For comparison, my level 7 Common Holy Axe provides 3 chops (15-30 damage) and a healing presence + 2 minor heals (healing 4 + up to 12). It requires a powerstone.

The challenges are:
Party has 1 health (not goes in with 1, but has 1/1, so healing spells don't help)
Party takes no deaths
Party uses only cards with drawbacks (like Vulnerable or shit)
Party is only X class (fighter, wizard, priest).

The first one is largely advantaged by having extra priests/wizards around. The last one is largely advantaed by having 3 of X at appropriate level. Freshly recruited characters don't level down the way your main party does, which makes me think if I'd go and do this again, I'd buy 3 parties right at the start and level 3 groups to cap, to better complete the "only X class" challenges.

20 wins guaranteed Epic item isn't as epic as you'd hope; I only got there once, and I won level 12epic Blue Powerstone "Shimmering Robes"; 2* Shimmer Aura (3+ armor3 keep magic+ranged only) and 1 flight aura (4+armor2 don'tkeep adds fly to all non-step moves, which lets you bypass hard terrain). Given my level 12 rare Blue Powerstone Tempest Robes (Resistant Armor, Whirlwind, Whirlwind Enemies) I'm exceptionally unlikely to ever use the epic robes.

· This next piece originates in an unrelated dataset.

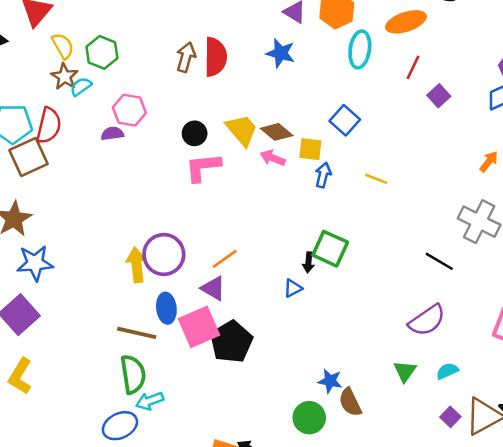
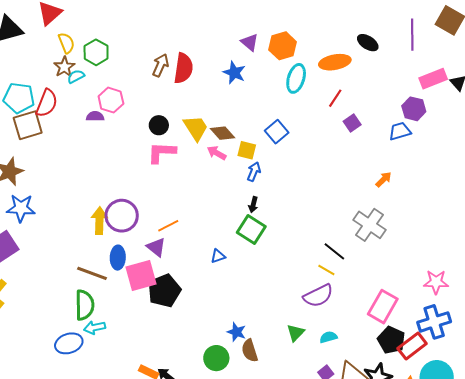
yellow line: (376, 179) -> (326, 270), moved
black arrow: (308, 262) -> (253, 205), moved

Knowing that, the real "daily play" multiplayer breakpoints are 1/3/6 for reasonable time/effort.

I've got a win loss of 33/21 and a rank of 410. That being said, a lot of those wins/losses have seemed bizarrely luck based. A guy I beat after I blocked his Overwhelming Assault + Powerful Bludgeon that would have killed my last character with an Unreliable Block of all things (blocks only on 6's). Or matches I've won by grabbing the victory square, getting lucky killing their wizard, then them not being able to out damage my heals/blocks/armor to get my warrior off the stupid square. (Or lost for the same reason).

I'm still running Human Fighter/Cleric/Wizard, I see lots of extra dwarves and lots of elven wizards. I've seen people run Fighter/Cleric/Cleric, only once Two Wizars, and sometimes Fighter/Fighter/cleric, but I think I've won all those match ups by isolating a fighter and then one rounding it with a whole bunch of stocked up attacks.

I wish I could watch "replays" of high end matches starcraft style.

Posted: Tue Aug 27, 2013 9:10 pm
by K
I unrepentantly used the Rusty boots for everyone for almost the whole game.

I think dwarves are the master race. They eventually get a card where all dwarves draw a card.

Posted: Tue Aug 27, 2013 10:06 pm
by Whipstitch
Dwarves are just a pinch too easy to kite for my tastes, but their skills are admittedly pretty hardcore, particularly if you're rolling multi-wizard and respond to kiting attempts by slapping people around with Obliterating Spark.